# Quilt Frames



## Howie (May 25, 2010)

Anyone got a good website for quilt frame plans? Most of the ones I have found are just saw horses and clamps,I'm looking for one that is a quality piece.


----------



## Chiefk (Jan 28, 2008)

Charles Neil on his website http://www.charlesneilwoodworking.com made a instructional video of his Shenandoah Quilt rack. I have made ten of the racks as gifts. They are very unique in design and everyone really seems to like them. Also, it is a fun project. pkennedy


----------



## mwm5053 (Feb 27, 2010)

I don't think you could beat Charles design for elegance that's for sure.
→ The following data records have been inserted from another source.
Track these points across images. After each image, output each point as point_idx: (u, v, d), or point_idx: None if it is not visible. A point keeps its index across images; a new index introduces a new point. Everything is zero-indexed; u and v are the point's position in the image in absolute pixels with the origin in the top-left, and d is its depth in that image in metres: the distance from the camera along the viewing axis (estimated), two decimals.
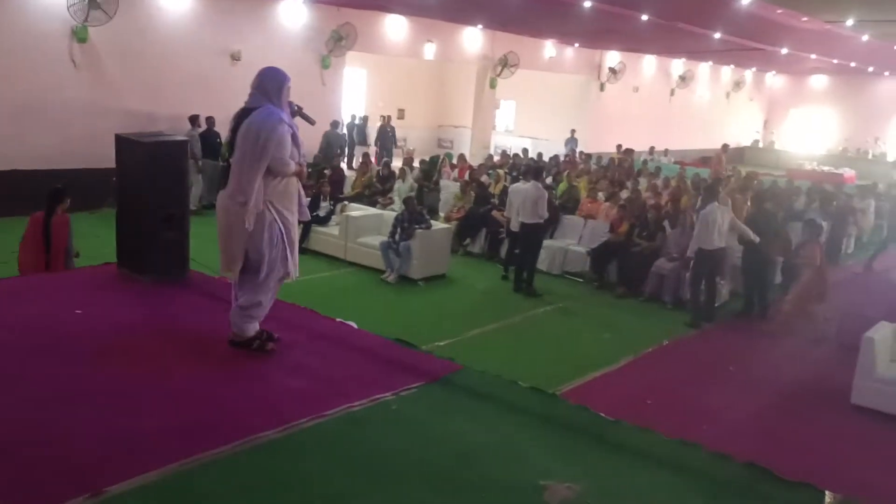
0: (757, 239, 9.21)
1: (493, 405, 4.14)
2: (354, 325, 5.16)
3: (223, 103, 14.40)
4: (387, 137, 19.07)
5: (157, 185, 5.04)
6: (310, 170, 14.65)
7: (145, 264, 5.22)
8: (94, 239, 8.77)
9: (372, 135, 19.64)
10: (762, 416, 6.75)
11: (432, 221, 10.61)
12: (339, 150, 16.30)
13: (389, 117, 19.50)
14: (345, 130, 16.25)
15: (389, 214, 10.95)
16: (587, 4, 14.30)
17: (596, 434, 3.95)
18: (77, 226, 7.20)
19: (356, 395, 3.85)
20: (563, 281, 10.79)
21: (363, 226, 10.82)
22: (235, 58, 14.49)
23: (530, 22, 18.65)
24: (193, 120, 13.42)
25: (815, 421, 6.73)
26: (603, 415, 4.19)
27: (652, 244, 10.33)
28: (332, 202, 11.56)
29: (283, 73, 4.38)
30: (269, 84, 4.30)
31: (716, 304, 9.37)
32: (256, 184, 4.18)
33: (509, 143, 23.71)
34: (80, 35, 12.17)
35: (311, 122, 4.48)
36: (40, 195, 6.78)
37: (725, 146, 20.32)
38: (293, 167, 4.36)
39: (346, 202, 11.77)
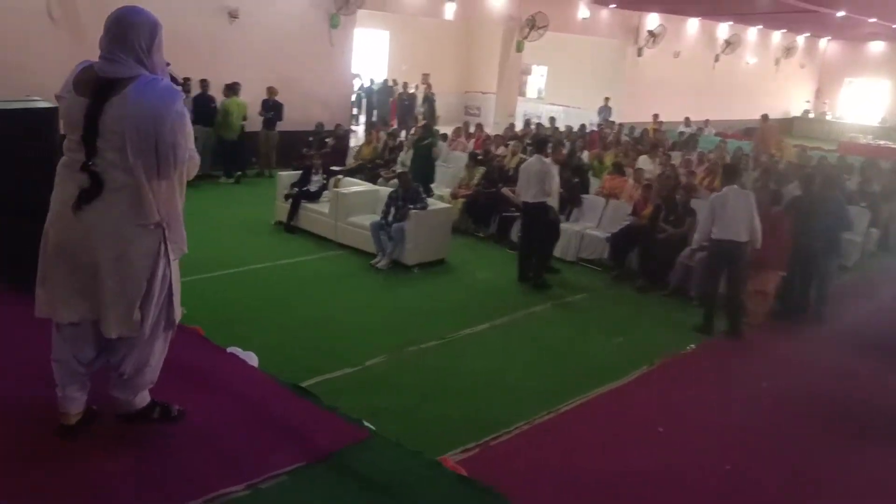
0: (758, 244, 7.50)
1: None
2: (254, 359, 4.01)
3: (219, 65, 13.36)
4: (404, 107, 17.82)
5: (13, 167, 3.93)
6: (311, 138, 13.73)
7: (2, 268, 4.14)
8: None
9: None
10: (798, 449, 5.54)
11: (429, 200, 9.45)
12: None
13: (406, 84, 18.17)
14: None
15: (387, 191, 9.80)
16: None
17: None
18: None
19: (184, 496, 2.64)
20: (577, 269, 9.57)
21: (355, 203, 9.70)
22: (233, 16, 13.37)
23: None
24: (185, 83, 12.37)
25: (864, 458, 5.51)
26: None
27: (679, 230, 9.04)
28: (324, 175, 10.45)
29: (151, 15, 2.97)
30: (140, 38, 2.89)
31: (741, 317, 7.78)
32: (178, 196, 2.99)
33: (539, 111, 22.37)
34: None
35: (177, 83, 3.21)
36: None
37: (766, 117, 18.49)
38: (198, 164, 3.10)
39: (340, 176, 10.64)
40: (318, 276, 8.63)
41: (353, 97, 16.36)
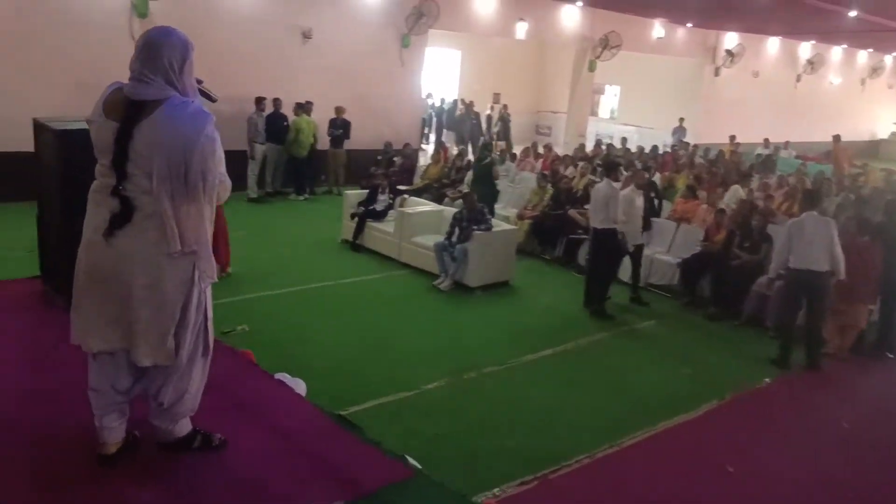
0: (842, 275, 7.10)
1: None
2: (302, 387, 3.91)
3: (292, 84, 13.56)
4: (473, 126, 17.76)
5: (72, 185, 3.95)
6: (379, 157, 13.80)
7: (61, 281, 4.19)
8: None
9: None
10: (881, 497, 5.18)
11: (494, 221, 9.33)
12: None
13: (472, 103, 18.12)
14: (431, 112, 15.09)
15: (451, 211, 9.72)
16: None
17: None
18: None
19: None
20: (646, 295, 9.26)
21: (420, 223, 9.65)
22: (307, 36, 13.57)
23: None
24: (259, 102, 12.64)
25: None
26: None
27: (755, 257, 8.66)
28: (391, 195, 10.44)
29: (183, 36, 2.88)
30: (171, 58, 2.81)
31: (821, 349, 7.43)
32: (208, 222, 2.90)
33: (612, 131, 22.04)
34: (140, 10, 11.55)
35: (213, 99, 3.13)
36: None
37: (837, 137, 17.73)
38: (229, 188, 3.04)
39: (405, 195, 10.63)
40: (379, 295, 8.58)
41: (424, 116, 16.34)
I did make one several years ago from a Woodsmith magazine. It was more of a Arts and Crafts style. It used through tenons and tapered pegs to hold it together.
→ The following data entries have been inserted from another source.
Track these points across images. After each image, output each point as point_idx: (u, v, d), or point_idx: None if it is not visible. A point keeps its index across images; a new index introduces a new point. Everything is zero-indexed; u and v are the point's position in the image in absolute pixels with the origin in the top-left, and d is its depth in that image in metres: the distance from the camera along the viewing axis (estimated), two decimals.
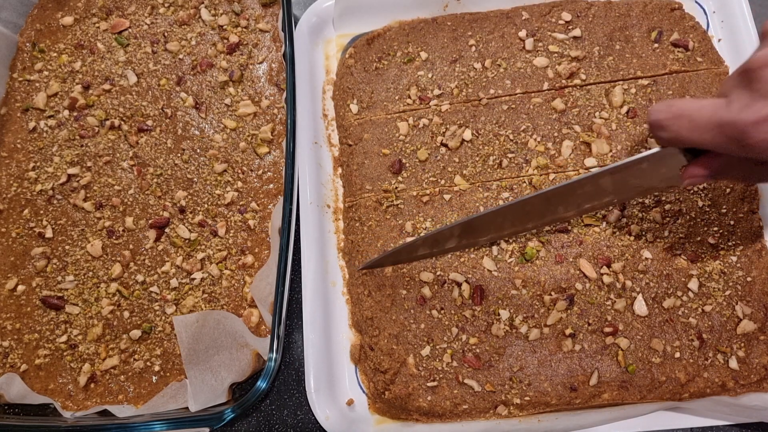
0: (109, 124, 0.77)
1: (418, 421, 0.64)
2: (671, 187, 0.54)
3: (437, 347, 0.65)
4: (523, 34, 0.76)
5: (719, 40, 0.77)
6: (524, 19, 0.77)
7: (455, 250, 0.67)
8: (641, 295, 0.65)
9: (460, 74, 0.75)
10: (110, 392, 0.68)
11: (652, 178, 0.54)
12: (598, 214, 0.68)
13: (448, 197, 0.70)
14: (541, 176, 0.70)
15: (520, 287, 0.66)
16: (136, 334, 0.69)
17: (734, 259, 0.66)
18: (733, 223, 0.67)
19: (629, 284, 0.65)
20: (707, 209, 0.68)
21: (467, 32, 0.77)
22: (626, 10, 0.76)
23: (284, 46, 0.73)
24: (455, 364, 0.64)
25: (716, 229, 0.67)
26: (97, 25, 0.82)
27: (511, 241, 0.68)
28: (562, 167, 0.70)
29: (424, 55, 0.77)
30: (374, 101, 0.76)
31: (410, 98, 0.75)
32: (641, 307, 0.64)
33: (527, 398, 0.62)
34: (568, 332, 0.64)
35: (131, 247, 0.72)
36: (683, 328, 0.64)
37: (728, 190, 0.68)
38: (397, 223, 0.70)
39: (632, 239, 0.67)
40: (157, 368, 0.68)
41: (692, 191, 0.68)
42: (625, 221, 0.68)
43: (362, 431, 0.64)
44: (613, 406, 0.63)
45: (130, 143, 0.76)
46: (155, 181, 0.74)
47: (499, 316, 0.65)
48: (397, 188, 0.71)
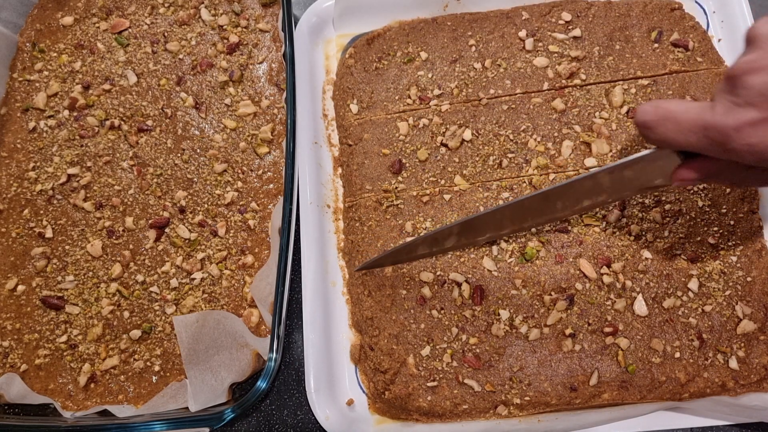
0: (109, 124, 0.77)
1: (418, 421, 0.64)
2: (666, 186, 0.55)
3: (437, 347, 0.65)
4: (523, 34, 0.76)
5: (719, 40, 0.77)
6: (524, 19, 0.77)
7: (455, 249, 0.67)
8: (641, 295, 0.65)
9: (460, 74, 0.75)
10: (110, 392, 0.68)
11: (648, 177, 0.55)
12: (598, 213, 0.68)
13: (448, 197, 0.70)
14: (541, 176, 0.70)
15: (520, 287, 0.66)
16: (136, 334, 0.69)
17: (734, 259, 0.66)
18: (733, 223, 0.67)
19: (629, 284, 0.65)
20: (707, 209, 0.68)
21: (467, 32, 0.77)
22: (626, 10, 0.76)
23: (284, 46, 0.73)
24: (455, 364, 0.64)
25: (716, 229, 0.67)
26: (97, 25, 0.82)
27: (511, 241, 0.68)
28: (562, 167, 0.70)
29: (424, 55, 0.77)
30: (374, 101, 0.76)
31: (410, 98, 0.75)
32: (641, 307, 0.64)
33: (527, 398, 0.62)
34: (568, 332, 0.64)
35: (131, 247, 0.72)
36: (683, 328, 0.64)
37: (728, 190, 0.68)
38: (397, 223, 0.70)
39: (632, 239, 0.67)
40: (157, 368, 0.68)
41: (692, 191, 0.68)
42: (625, 221, 0.68)
43: (362, 431, 0.64)
44: (613, 406, 0.63)
45: (130, 143, 0.76)
46: (155, 181, 0.74)
47: (499, 316, 0.65)
48: (397, 188, 0.71)
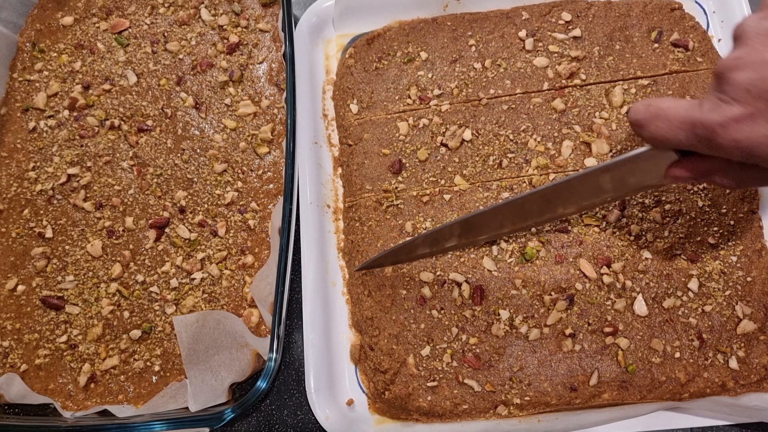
0: (109, 124, 0.77)
1: (418, 421, 0.64)
2: (662, 184, 0.55)
3: (437, 347, 0.65)
4: (523, 34, 0.76)
5: (719, 40, 0.77)
6: (524, 19, 0.77)
7: (455, 249, 0.67)
8: (641, 295, 0.65)
9: (460, 74, 0.75)
10: (110, 392, 0.68)
11: (645, 175, 0.55)
12: (598, 213, 0.68)
13: (448, 197, 0.70)
14: (541, 176, 0.70)
15: (520, 287, 0.66)
16: (136, 334, 0.69)
17: (734, 259, 0.66)
18: (733, 223, 0.67)
19: (629, 284, 0.65)
20: (707, 209, 0.68)
21: (467, 32, 0.77)
22: (626, 10, 0.76)
23: (284, 46, 0.73)
24: (455, 364, 0.64)
25: (716, 229, 0.67)
26: (97, 25, 0.82)
27: (511, 241, 0.68)
28: (562, 167, 0.70)
29: (424, 55, 0.77)
30: (374, 101, 0.76)
31: (410, 98, 0.75)
32: (641, 307, 0.64)
33: (527, 398, 0.62)
34: (568, 332, 0.64)
35: (131, 247, 0.72)
36: (683, 328, 0.64)
37: (728, 190, 0.68)
38: (397, 223, 0.70)
39: (632, 239, 0.67)
40: (157, 368, 0.68)
41: (692, 191, 0.68)
42: (625, 221, 0.68)
43: (362, 431, 0.64)
44: (613, 406, 0.63)
45: (130, 143, 0.76)
46: (155, 181, 0.74)
47: (499, 316, 0.65)
48: (397, 188, 0.71)
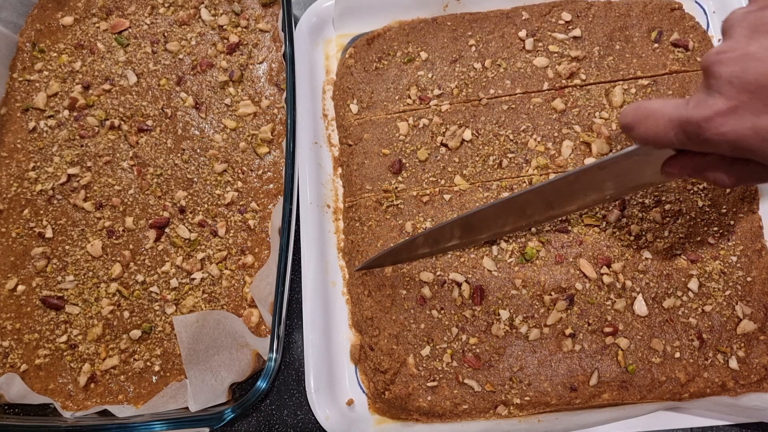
0: (109, 124, 0.77)
1: (418, 421, 0.64)
2: (659, 182, 0.54)
3: (437, 347, 0.65)
4: (523, 34, 0.76)
5: (719, 40, 0.77)
6: (524, 19, 0.77)
7: (455, 248, 0.67)
8: (641, 295, 0.65)
9: (460, 74, 0.75)
10: (110, 392, 0.68)
11: (642, 172, 0.54)
12: (598, 213, 0.68)
13: (448, 197, 0.70)
14: (541, 176, 0.70)
15: (520, 287, 0.66)
16: (136, 334, 0.69)
17: (734, 259, 0.66)
18: (733, 223, 0.67)
19: (629, 284, 0.65)
20: (707, 209, 0.68)
21: (467, 32, 0.77)
22: (626, 10, 0.76)
23: (284, 46, 0.73)
24: (455, 364, 0.64)
25: (716, 229, 0.67)
26: (97, 25, 0.82)
27: (511, 241, 0.68)
28: (562, 167, 0.70)
29: (424, 55, 0.77)
30: (374, 101, 0.76)
31: (410, 98, 0.75)
32: (641, 307, 0.64)
33: (527, 398, 0.62)
34: (568, 332, 0.64)
35: (131, 247, 0.72)
36: (683, 328, 0.64)
37: (728, 190, 0.68)
38: (397, 223, 0.70)
39: (632, 239, 0.67)
40: (157, 368, 0.68)
41: (692, 191, 0.68)
42: (625, 221, 0.68)
43: (362, 431, 0.64)
44: (613, 406, 0.63)
45: (130, 143, 0.76)
46: (155, 181, 0.74)
47: (499, 316, 0.65)
48: (397, 188, 0.71)
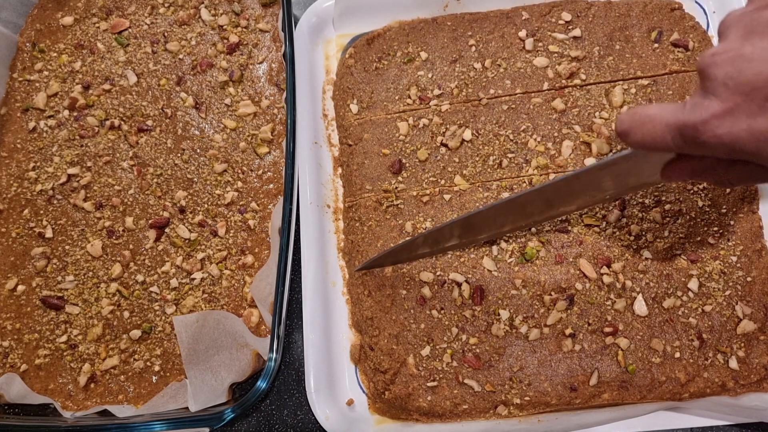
0: (109, 124, 0.77)
1: (418, 421, 0.64)
2: (659, 183, 0.54)
3: (437, 347, 0.65)
4: (523, 34, 0.76)
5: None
6: (524, 19, 0.77)
7: (455, 248, 0.67)
8: (641, 295, 0.65)
9: (460, 74, 0.75)
10: (110, 392, 0.68)
11: (642, 173, 0.54)
12: (598, 213, 0.68)
13: (448, 197, 0.70)
14: (541, 176, 0.70)
15: (520, 287, 0.66)
16: (136, 334, 0.69)
17: (734, 259, 0.66)
18: (733, 223, 0.67)
19: (629, 284, 0.65)
20: (707, 209, 0.68)
21: (467, 32, 0.77)
22: (626, 10, 0.76)
23: (284, 46, 0.73)
24: (455, 364, 0.64)
25: (716, 229, 0.67)
26: (97, 25, 0.82)
27: (511, 241, 0.68)
28: (562, 167, 0.70)
29: (424, 55, 0.77)
30: (374, 101, 0.76)
31: (410, 98, 0.75)
32: (641, 307, 0.64)
33: (527, 398, 0.62)
34: (568, 332, 0.64)
35: (131, 247, 0.72)
36: (683, 328, 0.64)
37: (728, 189, 0.68)
38: (397, 223, 0.70)
39: (632, 239, 0.67)
40: (157, 368, 0.68)
41: (692, 191, 0.68)
42: (625, 221, 0.68)
43: (362, 431, 0.64)
44: (613, 406, 0.63)
45: (130, 143, 0.76)
46: (155, 181, 0.74)
47: (499, 316, 0.65)
48: (397, 188, 0.71)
While I didn't get any good pics of it really, it's here on my blog.
http://waltsprojectsinwood.blogspot.com/2009/02/past-projects.html


----------



## Rick Dennington (Aug 27, 2009)

Greetings guys,
I believe Howie is asking about quilting frames….not quilt racks…. There is a difference. I may be reading this wrong… if so, I appoligize. Howie, are you wanting a quilting frame that you can make a quilt on? Where you put all the material on the frame and roll it to do stiching, sewing, etc? If so, I can help with this (possibly).
If it's a quilt rack, then all of the above links can help you, as can others…. I've built 3 frames out of cherry and oak, and you can make up to a king size quilt…....


----------



## pvwoodcrafts (Aug 31, 2007)

I have made several . No plans but couple things I did that made them a little more user friendly. I built them on a sawhorse style frame , sawhorse on each side, and made them to pivot, and lock , in the center so that your quilt could be angled .The sawhorse ends made them very stable Sorry no pics. Its been a long time ago.


----------



## TheDane (May 15, 2008)

I made one for my wife that adjusts the length for different size quilts.

I used 1/2" PVC with threaded couplers to shorten/lengthen it. The ends of the PVC have caps with 1/4" bolts epoxied in.

The 3 PVC assemblies are fastened to a set of wooden ends with grooves to allow the bolts to move back and forth. Each end has a plastic knob and some washers so she can tighten the PVC pipes in place.

For smaller quilts, I built a set of standards that match the height of the deck of the sewing machine … for bigger quilts, she 'borrows' a set of saw horses from the shop.

Never took any pictures of the contraption, but it is PVC, so it ain't pretty!


----------



## Rick Dennington (Aug 27, 2009)

Greetings Howie,
I forgot to mention that I have several pixs of the quilting frames I've made on Photobucket. I can pull them up if you wanted to see them…...just let me know…...They also show the wheels and cogs and catches that are used to loosen and tighten the quilt, and also how you can angle it at setting height in a chair…....


----------



## Howie (May 25, 2010)

Rick: Yes, you are correct I'm looking for the frame to stich the quilt on. I would appreciate the pics you mentioned also, thanks.
Thanks to everyone that has responded so far, I really appreciate it.


----------